# thinkpad a20m w/ etherjet nic

## elijahchancey

When I boot I get these error messages:

*Starting pcmcia...

cardmgr[1904]: watching 2 sockets  [ok]

*Bringing eth0 up..

SIOCSIFADDR: No such device

cardmgr[1905]: starting, version is 3.1.33

cardmgr[1905]: socket1: IBM 10/100 EtherJet CardBus

eth0: unknown interface: No such device

SIOCSIFBRADDR: No Such device

eth0: unknown interface: No such device

SIOCSIFNETMASK: No such device

*Setting default gateway

SIOCADDRT: No such device

* Failed to bring eth0 up

cardmgr[1905]: executing: 'modprobe cb_enabler'

cardmgr[1905]: executing: 'modprobe tulip_cb'

cardmgr[1905]: executing: './network start eth0'

* ERROR: Problem starting needed services.

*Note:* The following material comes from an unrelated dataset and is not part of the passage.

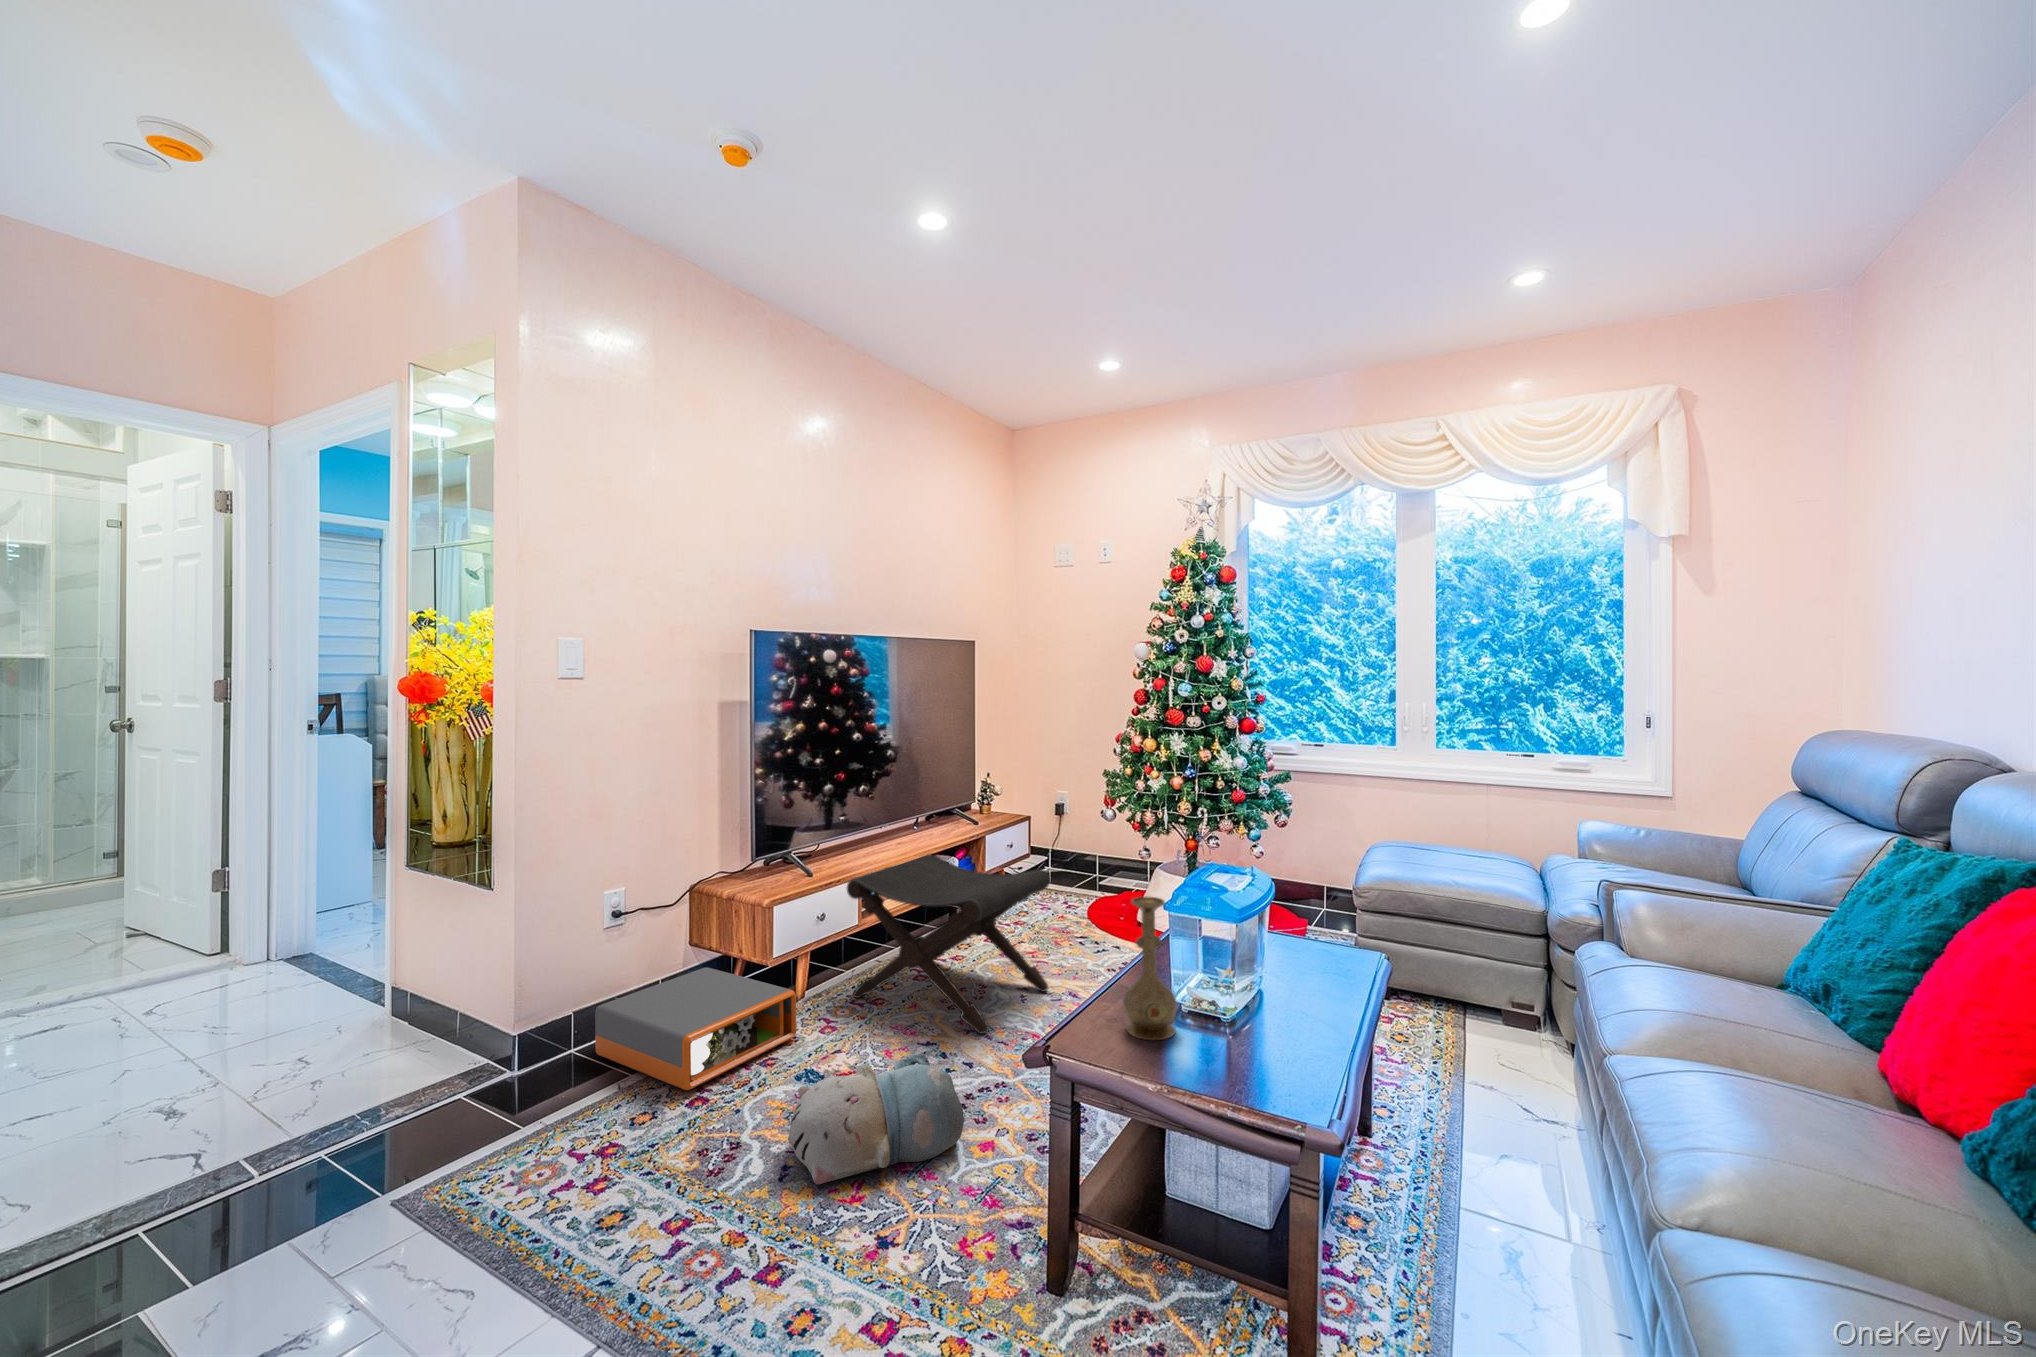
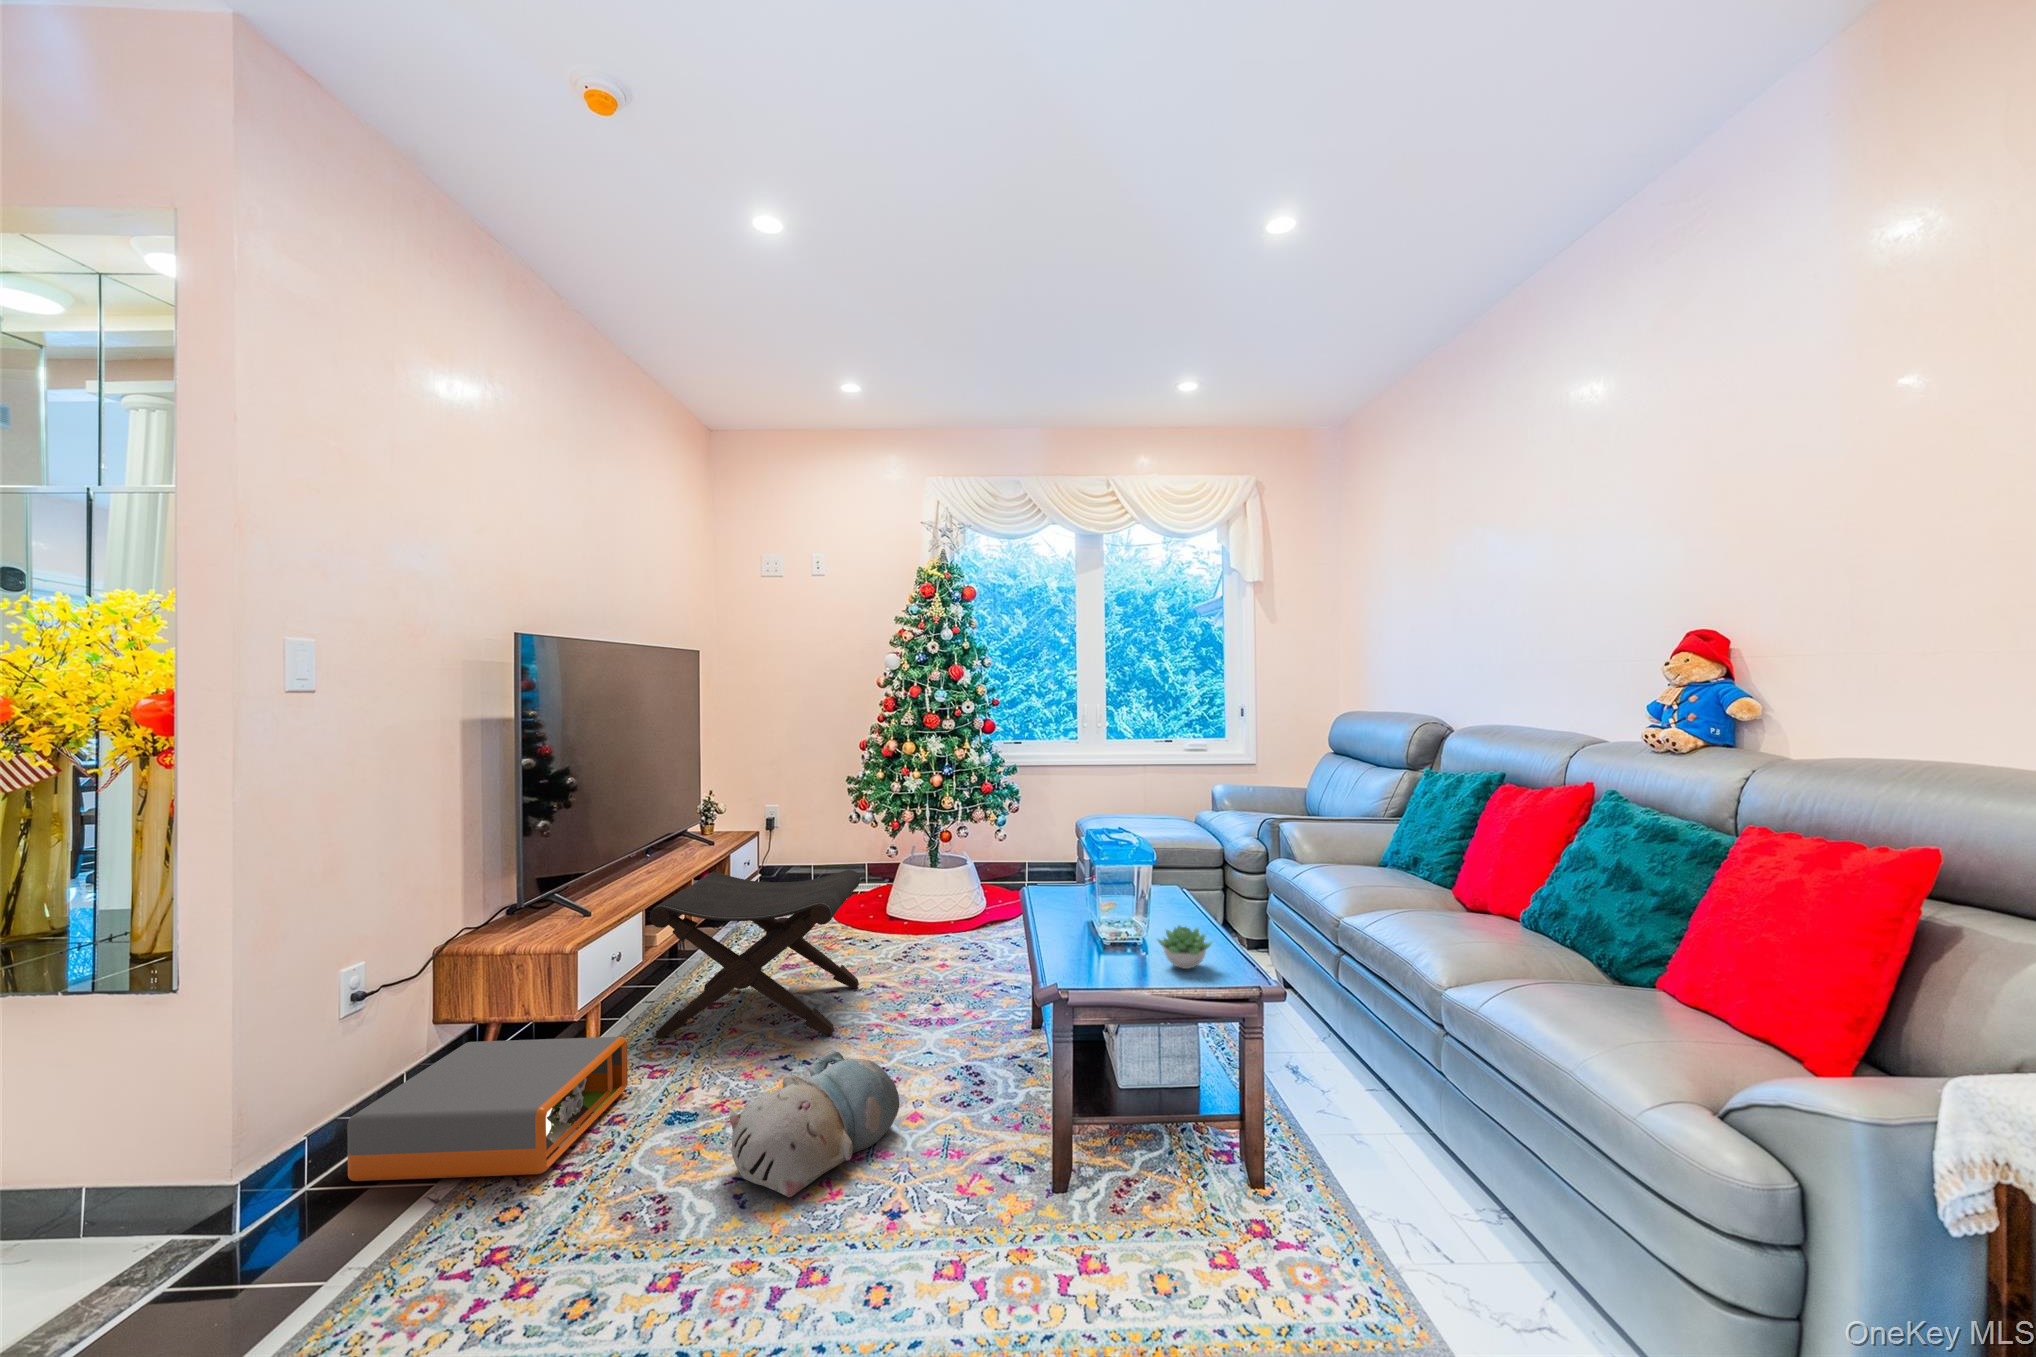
vase: present [1123,897,1177,1040] -> none [1080,856,1122,968]
succulent plant: none [1209,1007,1280,1069] -> present [1158,926,1213,969]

*  "netmount" was not started

cardmgr[1905]: + stty: standard input: Invalid argument

* Starting syslog-ng...

cardmgr[1905[: start cmd exited with status 1

To fix I type:

killall cardmgr

cardmgr -f

(cardmgr responds:   cardmgr[2072]: watching 2 sockets)

Then the NIC works. Anyone know of a permanent solution?

----------

## delta407

Put "killall cardmgr; sleep 1; cardmgr -f" into your /etc/conf.d/local.start. It's a kludge, but it ought to work.

----------

## gaplo

CARDMGR_OPTS="-f"

Ensure the above line is in file /etc/conf.d/pcmcia

I also encounter this problem with my Thinkpad T20 before.   :Shocked: 

----------

## elijahchancey

Subject says all!

----------